EL DÍA DE LOS DIFUNTOS
Moisés
Cayetano Rosado
Después, por la tarde, todo era un ir y venir
de un lado al otro, donde teníamos allegados, para poner las velas y cuidar que
no se apagaran, o volver a encender las que lo hacían, cosa continua, porque el
dos de noviembre siempre era tiempo de vientos, aire arremolinado,
incontrolable.
Aún siendo niño, también después adolescente,
mi familia me encargaba estas labores, que cumplía con el orgullo de asumir una
responsabilidad trascendental.
No había que descuidarse sobre todo con el
discurrir de la comitiva del cura párroco, enlutado de los pies a la cabeza:
cruces, campanillas, velones sobre largos mástiles que le rodeaban, sostenidos
por unos aplicados monaguillos de mi edad, igualmente de negro y enaguas con
puntillas.
El cura se paraba ante los nichos de aquellos
que demandaban sus servicios: breves responsos que podían ser rezados o
cantados, siempre en latín. Rezados eran más baratos; cantados, ascendía la
cuenta, y el que tenía muchos parientes por los que allanar su camino hacia el
cielo se encontraba ante el dilema de qué encargar.
Es posible que los cantados fueran una
garantía más sólida que los rezados, además de que eran más lucidos, pero no
siempre la economía maltrecha de las familias daba para muchos dispendios;
algunos, incluso, no podían encargar ninguna salmodia redentora.

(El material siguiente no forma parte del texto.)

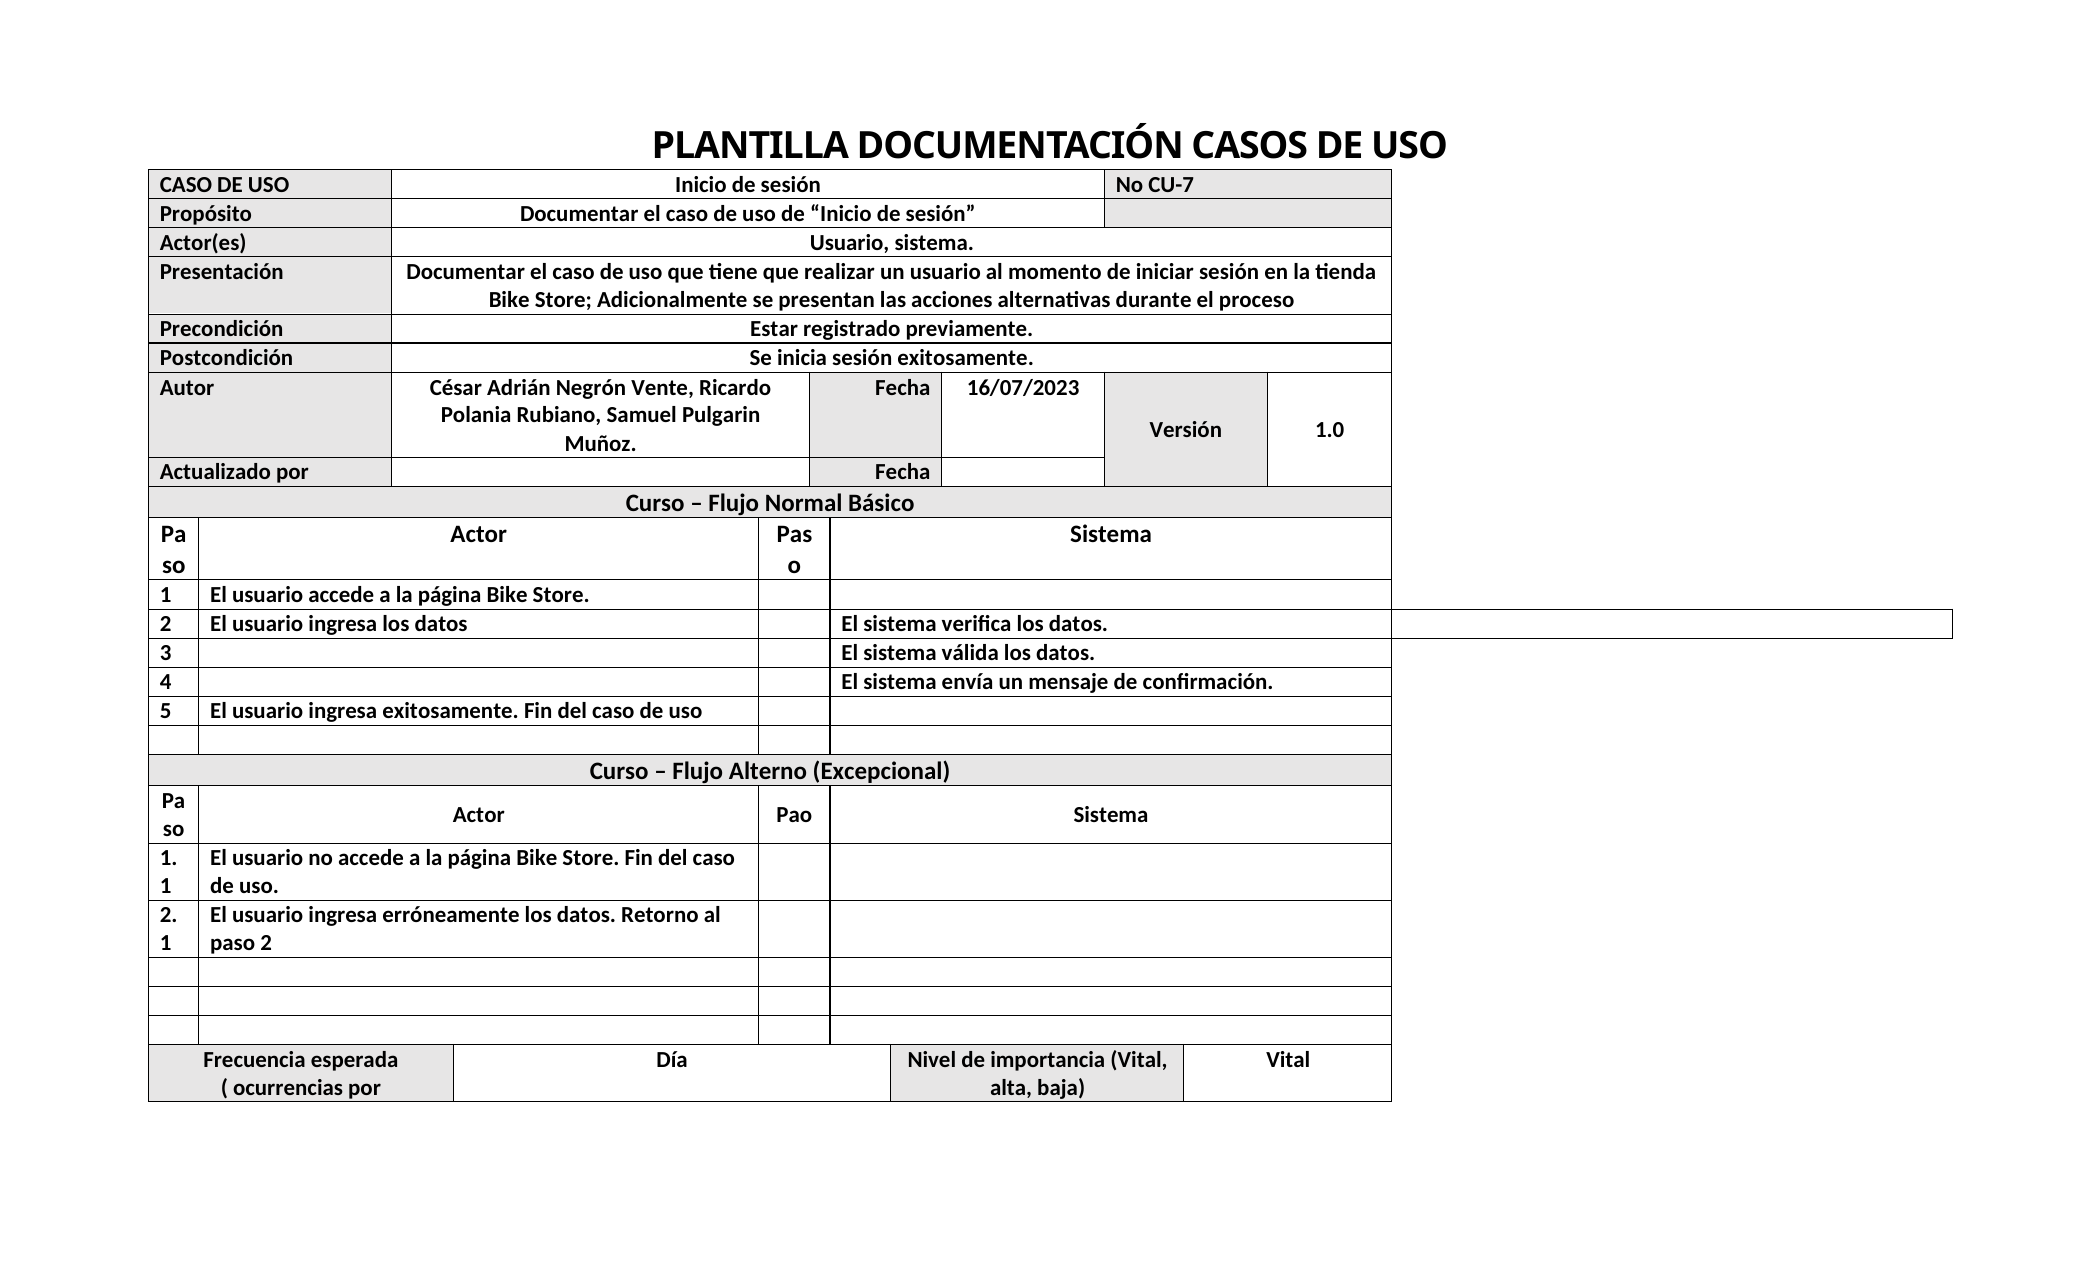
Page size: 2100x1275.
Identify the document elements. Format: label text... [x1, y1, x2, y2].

Tampoco en los
lujosos panteones que ocupaban el centro del espacio sagrado había demanda de
oraciones: ya hacía tiempo que “los grandes señores”, como les llamábamos,
habían dejado de aparecer por nuestro pueblo y sus muertos quedaron tan solos
como los que lloró Bécquer en una de sus Rimas.

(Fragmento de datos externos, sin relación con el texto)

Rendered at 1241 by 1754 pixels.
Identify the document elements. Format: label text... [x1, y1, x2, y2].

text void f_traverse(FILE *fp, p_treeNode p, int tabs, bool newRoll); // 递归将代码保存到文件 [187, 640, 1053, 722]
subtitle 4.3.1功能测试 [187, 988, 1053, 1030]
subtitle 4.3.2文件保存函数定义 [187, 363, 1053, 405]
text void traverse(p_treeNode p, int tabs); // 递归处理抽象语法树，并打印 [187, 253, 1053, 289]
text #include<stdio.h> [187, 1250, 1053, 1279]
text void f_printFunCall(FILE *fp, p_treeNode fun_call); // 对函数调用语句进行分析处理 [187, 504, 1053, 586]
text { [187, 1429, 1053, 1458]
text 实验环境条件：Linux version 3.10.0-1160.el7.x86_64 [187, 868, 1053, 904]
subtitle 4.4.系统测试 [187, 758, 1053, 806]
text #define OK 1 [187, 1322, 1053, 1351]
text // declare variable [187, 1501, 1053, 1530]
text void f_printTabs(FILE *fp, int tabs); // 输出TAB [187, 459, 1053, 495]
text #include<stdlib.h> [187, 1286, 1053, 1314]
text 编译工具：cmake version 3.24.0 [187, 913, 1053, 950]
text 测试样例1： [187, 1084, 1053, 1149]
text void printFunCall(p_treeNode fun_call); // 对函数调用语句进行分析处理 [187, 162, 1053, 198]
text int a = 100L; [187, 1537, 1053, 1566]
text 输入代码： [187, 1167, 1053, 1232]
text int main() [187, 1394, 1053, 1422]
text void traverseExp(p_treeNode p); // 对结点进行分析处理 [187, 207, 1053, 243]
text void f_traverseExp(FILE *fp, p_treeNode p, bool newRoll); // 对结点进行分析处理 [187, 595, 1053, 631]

El encargo de mi casa era muy claro: para los
parientes fallecidos a temprana o a mediana edad, un pequeño esfuerzo monetario
que los acercara más rápidamente al cielo, pues bastante desgracia tuvieron con
que se le acortara el tiempo de la vida terrenal; para los que expiraron en la
ancianidad, con el monótono rezo era suficiente, o tal vez fuese más formal,
más adecuado a su pausado, agotado caminar en esta vida. Los monaguillos
llevaban una bolsa marrón que se iba llenando de monedas fraccionarias a medida
que avanzaban por el campo santo.
A veces nos llovía con saña, y entonces todo se nos desbarataba. Se apagaban las velas, bajaba lodo desde los tejadillos de los nichos superiores ensuciando las paredes blanqueadas, se formaba un revoltillo de flores por el suelo. Sacerdote y monaguillos corrían con gran barullo de sotanas, refugiándose en la sala de autopsias, dando al traste con las jaculatorias. Yo me quedaba allí pasmado, sin saber qué hacer, echando de menos mi impermeable, que nunca me llevaba, y al reaccionar bajaba la cuesta del cementerio empapado de pies a cabeza por la lluvia, derrotado por no haber podido cumplir enteramente mi misión.
Si todo salía bien, gozaba del tazón repleto
de leche caliente con galletas,
reconfortado en la cocina de mi casa, oyendo aún las campanas de la iglesia,
con su triste letanía, tañidas por un grupo de gozosos muchachos, que en lo
alto del campanario se atiborraban de higos secos, nueces y castañas, donadas
por los vecinos para que se les hiciera más llevadera la tarea. Si las
inclemencias del tiempo frustraban la secuencia completa de nuestros deberes
para con los fallecidos, el gozo del fogón se nos hacía un poco amargo y
desolado.
En cualquier caso, después, en el cine del
pueblo veríamos una película moralizante y triste, capaz de arrancarnos las
lágrimas que en el cementerio, con tanto trajín, nos olvidamos de sacar ante
los nichos y las tumbas de nuestros familiares.